> Assignment
Please copy the data below exactly; none of the pictures in it belong in the copy.

> Data supplied

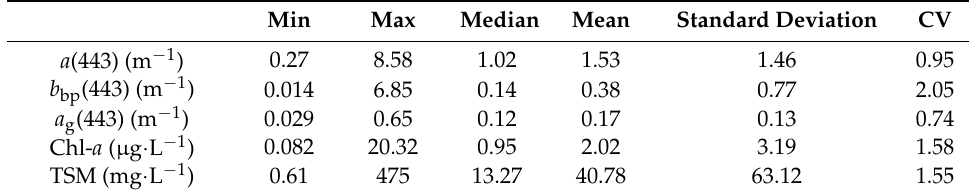
Table 2. Descriptive statistics of water constituent concentrations for the Changjiang estuarine and its adjacent coastal waters (CV is the ratio of standard deviation to the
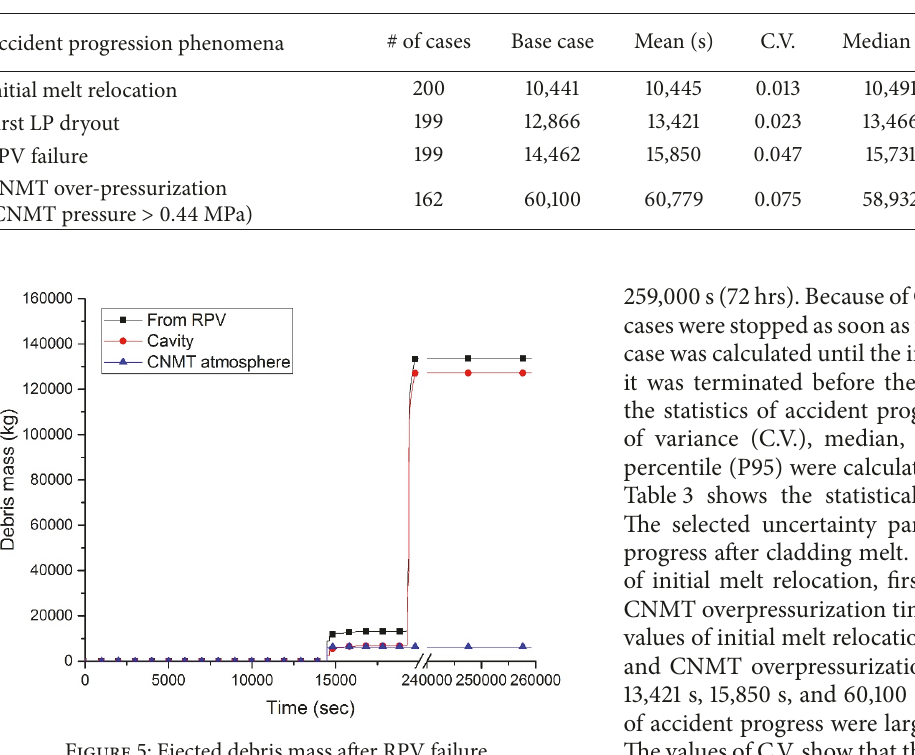
Figure 5: Ejected debris mass after RPV failure.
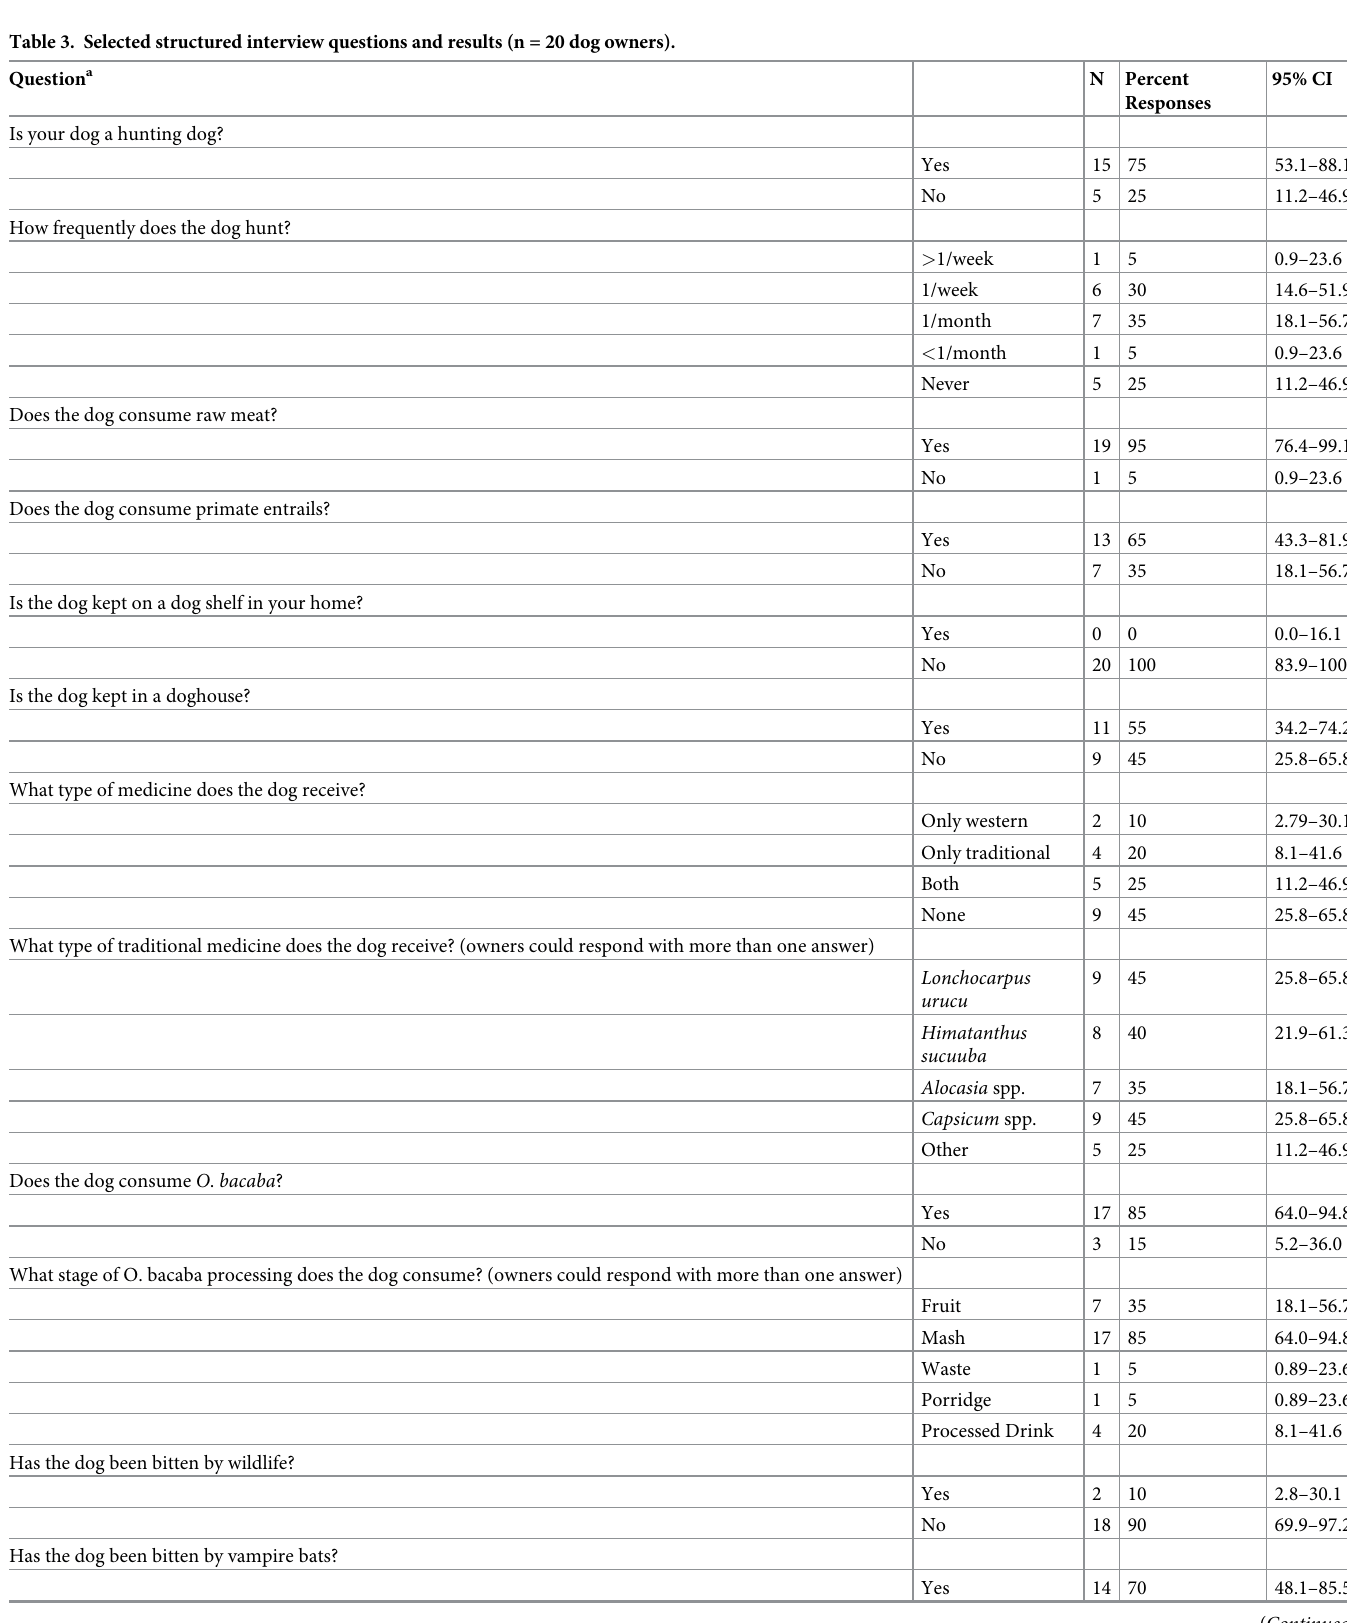
Table 3. Selected structured interview questions and results (n = 20 dog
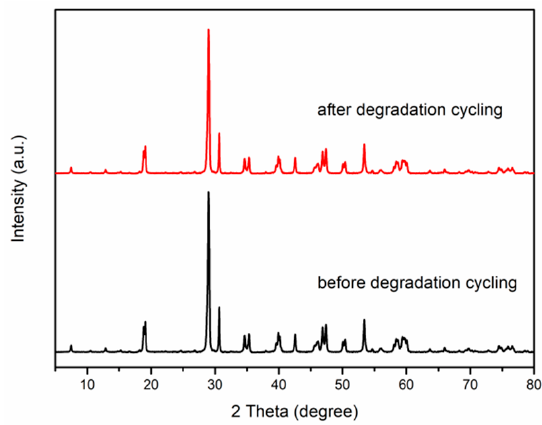
Figure 6. XRD patterns of ZIF-8@BVO composite before and after three cycles.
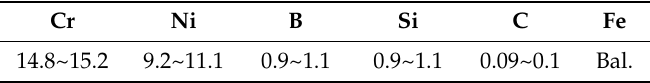
Table 1. Chemical composition of the Fe-based alloy (wt.%).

> Task result
Table 2. Descriptive statistics of water constituent concentrations for the Changjiang estuarine and its adjacent coastal waters (CV is the ratio of standard deviation to the
Figure 5: Ejected debris mass after RPV failure.
Table 3. Selected structured interview questions and results (n = 20 dog
Figure 6. XRD patterns of ZIF-8@BVO composite before and after three cycles.
Table 1. Chemical composition of the Fe-based alloy (wt.%).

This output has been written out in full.